Una storia non archiviata quella dei molti cittadini stranieri che arrivano in Italia per poter ricostruire la propria esistenza e sfuggire alle sofferenze del paese di provenienza. Una vicenda antica, che cambia nome ma non i fatti. Lo chiamiamo “caporalato”, lo sfruttamento illegale del lavoro agricolo dell’epoca moderna.
Il fenomeno prende nome dal cosiddetto caporale, ossia la persona che, di primo mattino, si reca in luoghi generalmente ampi quali piazze o grandi spazi periferici, per radunare e, letteralmente, assoggettare manodopera non specializzata per condurla nei campi o nei cantieri edili.
Il diretto responsabile del caporale, talvolta accompagnato da collaboratori, è chiamato faccendiere a sua volta facente capo ad una figura di rango superiore. Una vera e propria organizzazione di compiti e mansioni.
Il pagamento delle persone sfruttate avviene per lo più a nero, le somme sono ben lontane dagli standard sindacali, circa 3 euro all’ora. Alcuni non percepiscono nemmeno quella manciata di euro e sono costretti a lavorare gratuitamente per il loro padrone con la scusa di un debito mai contratto.
Contrariamente a quanto si possa immaginare, la pratica è diffusa nelle regioni del Nord Italia così come al Sud.
Queste persone, vivono in condizioni d’igiene precarie, ghettizzate e talvolta maltrattate dai propri caporali, in barba al rispetto di qualsivoglia diritto umano.

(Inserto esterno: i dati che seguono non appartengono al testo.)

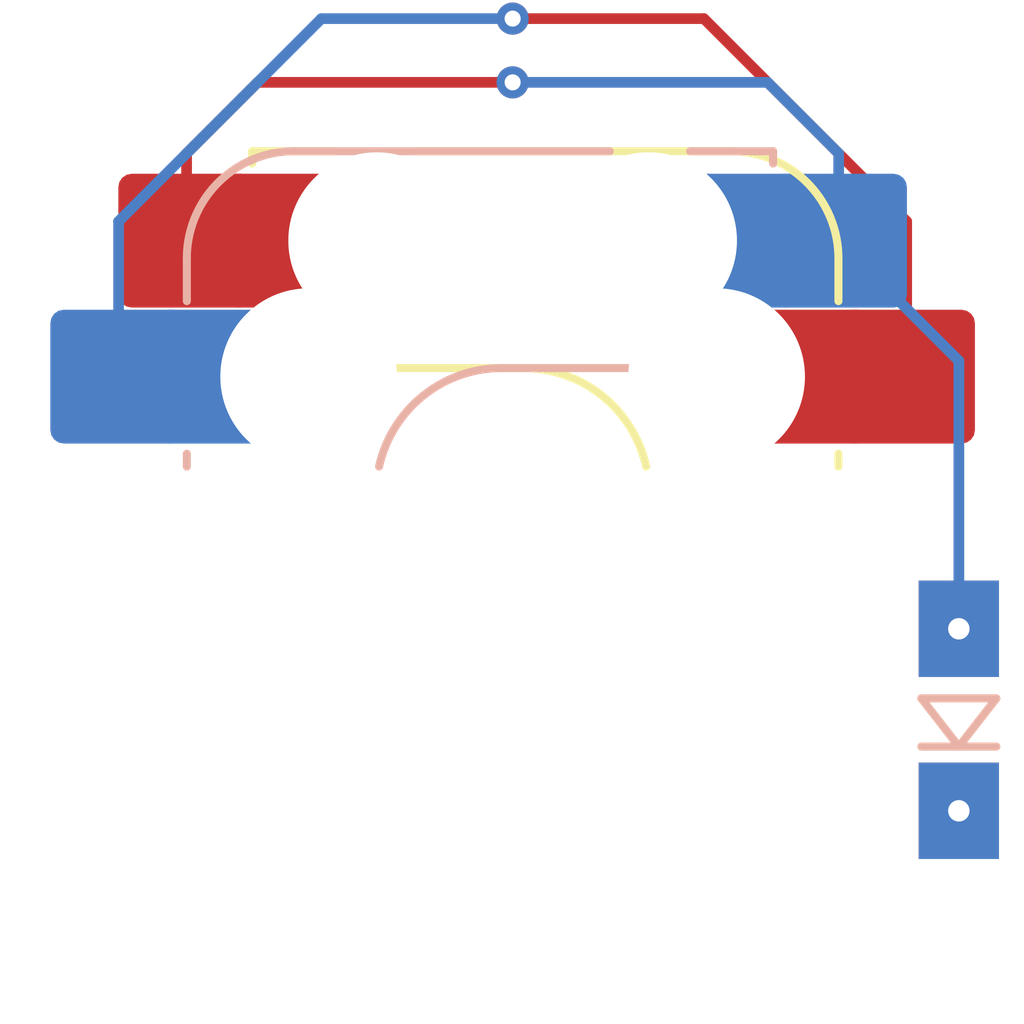
<source format=kicad_pcb>
(kicad_pcb
	(version 20240108)
	(generator "pcbnew")
	(generator_version "8.0")
	(general
		(thickness 1.6)
		(legacy_teardrops no)
	)
	(paper "A4")
	(layers
		(0 "F.Cu" signal)
		(31 "B.Cu" signal)
		(32 "B.Adhes" user "B.Adhesive")
		(33 "F.Adhes" user "F.Adhesive")
		(34 "B.Paste" user)
		(35 "F.Paste" user)
		(36 "B.SilkS" user "B.Silkscreen")
		(37 "F.SilkS" user "F.Silkscreen")
		(38 "B.Mask" user)
		(39 "F.Mask" user)
		(40 "Dwgs.User" user "User.Drawings")
		(41 "Cmts.User" user "User.Comments")
		(42 "Eco1.User" user "User.Eco1")
		(43 "Eco2.User" user "User.Eco2")
		(44 "Edge.Cuts" user)
		(45 "Margin" user)
		(46 "B.CrtYd" user "B.Courtyard")
		(47 "F.CrtYd" user "F.Courtyard")
		(48 "B.Fab" user)
		(49 "F.Fab" user)
		(50 "User.1" user)
		(51 "User.2" user)
		(52 "User.3" user)
		(53 "User.4" user)
		(54 "User.5" user)
		(55 "User.6" user)
		(56 "User.7" user)
		(57 "User.8" user)
		(58 "User.9" user)
	)
	(setup
		(pad_to_mask_clearance 0)
		(allow_soldermask_bridges_in_footprints no)
		(pcbplotparams
			(layerselection 0x00010fc_ffffffff)
			(plot_on_all_layers_selection 0x0000000_00000000)
			(disableapertmacros no)
			(usegerberextensions no)
			(usegerberattributes yes)
			(usegerberadvancedattributes yes)
			(creategerberjobfile yes)
			(dashed_line_dash_ratio 12.000000)
			(dashed_line_gap_ratio 3.000000)
			(svgprecision 4)
			(plotframeref no)
			(viasonmask no)
			(mode 1)
			(useauxorigin no)
			(hpglpennumber 1)
			(hpglpenspeed 20)
			(hpglpendiameter 15.000000)
			(pdf_front_fp_property_popups yes)
			(pdf_back_fp_property_popups yes)
			(dxfpolygonmode yes)
			(dxfimperialunits yes)
			(dxfusepcbnewfont yes)
			(psnegative no)
			(psa4output no)
			(plotreference yes)
			(plotvalue yes)
			(plotfptext yes)
			(plotinvisibletext no)
			(sketchpadsonfab no)
			(subtractmaskfromsilk no)
			(outputformat 1)
			(mirror no)
			(drillshape 1)
			(scaleselection 1)
			(outputdirectory "")
		)
	)
	(net 0 "")
	(net 1 "Net-(D1-A)")
	(net 2 "C0")
	(net 3 "R0")
	(footprint "GHN:MX Rev 1U" (layer "F.Cu") (at 0 0))
	(footprint "GHN:Diode_SOD123" (layer "F.Cu") (at 8.334368 3.869528 90))
	(segment
		(start -6.09 -6.709208)
		(end -6.09 -5.08)
		(width 0.2)
		(layer "F.Cu")
		(net 1)
		(uuid "84fba964-731e-465a-afcb-42ad30489a4f")
	)
	(segment
		(start -4.762496 -8.036712)
		(end -6.09 -6.709208)
		(width 0.2)
		(layer "F.Cu")
		(net 1)
		(uuid "b55681e7-8d01-4e8e-bb88-a87d7c77134a")
	)
	(segment
		(start 0 -8.036712)
		(end -4.762496 -8.036712)
		(width 0.2)
		(layer "F.Cu")
		(net 1)
		(uuid "e9fb821b-5c90-48d5-adad-b46d0802cb98")
	)
	(via
		(at 0 -8.036712)
		(size 0.6)
		(drill 0.3)
		(layers "F.Cu" "B.Cu")
		(net 1)
		(uuid "ff98db2c-3027-4a71-ba9d-179a53d1a5f5")
	)
	(segment
		(start 8.334368 2.169528)
		(end 8.334368 -2.835632)
		(width 0.2)
		(layer "B.Cu")
		(net 1)
		(uuid "0b59c496-7cd0-4d56-b900-eee1e6efba6a")
	)
	(segment
		(start 6.09 -6.709208)
		(end 4.762496 -8.036712)
		(width 0.2)
		(layer "B.Cu")
		(net 1)
		(uuid "479260f9-899c-4753-be0f-4da873450886")
	)
	(segment
		(start 4.762496 -8.036712)
		(end 0 -8.036712)
		(width 0.2)
		(layer "B.Cu")
		(net 1)
		(uuid "753021e5-4efc-4c1c-862a-18c03adbabcb")
	)
	(segment
		(start 6.09 -5.08)
		(end 6.09 -6.709208)
		(width 0.2)
		(layer "B.Cu")
		(net 1)
		(uuid "9831c8c0-5cac-49a3-bb27-76d439b7e39c")
	)
	(segment
		(start 8.334368 -2.835632)
		(end 6.09 -5.08)
		(width 0.2)
		(layer "B.Cu")
		(net 1)
		(uuid "ad350538-005f-4441-9839-b6bead974139")
	)
	(segment
		(start 3.571872 -9.227336)
		(end 7.36 -5.439208)
		(width 0.2)
		(layer "F.Cu")
		(net 2)
		(uuid "60c9753b-7f10-40de-baa6-abf21f4298f6")
	)
	(segment
		(start 7.36 -5.439208)
		(end 7.36 -2.54)
		(width 0.2)
		(layer "F.Cu")
		(net 2)
		(uuid "78902b50-602c-4a63-a151-c8a452c48eea")
	)
	(segment
		(start 0 -9.227336)
		(end 3.571872 -9.227336)
		(width 0.2)
		(layer "F.Cu")
		(net 2)
		(uuid "b908d59b-c71a-4eca-b094-553fbbe4fec1")
	)
	(via
		(at 0 -9.227336)
		(size 0.6)
		(drill 0.3)
		(layers "F.Cu" "B.Cu")
		(net 2)
		(uuid "d884825d-dc6c-4dbd-86c2-daea5b4a160a")
	)
	(segment
		(start -7.36 -5.439208)
		(end -3.571872 -9.227336)
		(width 0.2)
		(layer "B.Cu")
		(net 2)
		(uuid "2002197c-5dde-48a0-8f55-525639fda8aa")
	)
	(segment
		(start -7.36 -2.54)
		(end -7.36 -5.439208)
		(width 0.2)
		(layer "B.Cu")
		(net 2)
		(uuid "a6e8e6af-22ca-46fa-8f52-3aa6e8335684")
	)
	(segment
		(start -3.571872 -9.227336)
		(end 0 -9.227336)
		(width 0.2)
		(layer "B.Cu")
		(net 2)
		(uuid "d2771339-312b-49df-ae21-ee616aff477d")
	)
)
</source>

Lavorano dalle 12 alle 14 ore al giorno per quei 3 euro contro gli 8,60 previsti per il lavoro nei campi. Per intenderci: un raccolto di media durata ( un mese e mezzo circa) comporterebbe, una paga di 70 euro al giorno, mentre in questi casi costa all’incirca 25 euro e dura una ventina di giorni.
I dati della Coldiretti sono molto chiari: il settore dell’agricoltura conta un milione e 200 mila addetti, un quarto di essi sono operai stranieri, per cui si contano almeno 400 mila persone a rischio sfruttamento.

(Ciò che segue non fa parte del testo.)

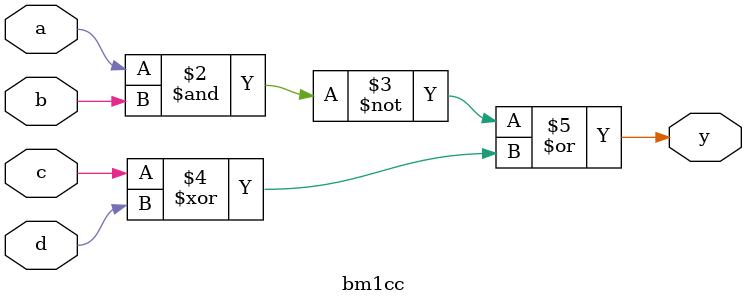
<source format=v>
module bm1cc(y,a,b,c,d);
output y;
reg y;
input a,b,c,d;
always @(a or b or c or d)
 begin
   y <= (~(a&b) |(c^d));
 end
endmodule

</source>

Il giro d’affari legato al business delle agromafie, secondo le stime della Direzione nazionale antimafia, è di 12,5 miliardi di euro all’anno. L’evasione contributiva legata solo al caporalato è stimata intorno ai 600 milioni di euro.
Nel Settembre del 2011 è stato introdotto il reato di caporalato e nel Luglio 2012 è stata adottata una misura volta alla concessione del permesso di soggiorno ai lavoratori che denunciano i propri sfruttatori. I provvedimenti legislativi, tuttavia, non sono riuscito ancora ad incidere significativamente sulla situazione. E’ molto difficile che queste persone, già in stato di precariato, escano allo scoperto. Spesso sono intimorite dalle istituzioni del Paese tanto quanto dai propri sfruttatori, per il solo fatto di essere clandestini.
Quello dello sfruttamento è un problema che non riguarda soltanto, le agromafie e il lavoro nei campi, purtroppo è una pratica che prende forma anche per lavori d’occasione come la ristrutturazione di edifici, posti in essere da privati. La manovalanza straniera pagata al nero è chiaramente più conveniente. C’è da dire, che il costo del lavoro italiano è altissimo ed è al limite dell’insostenibile per gli imprenditori, basti pensare a tutte le aziende che chiudono le loro sedi italiane per avviare le loro attività all’estero. Questo non giustifica lo sfruttamento del lavoro straniero, tuttavia, se si potesse rendere più facile l’accesso ai costi per gli imprenditori, il fenomeno potrebbe essere in qualche modo limato.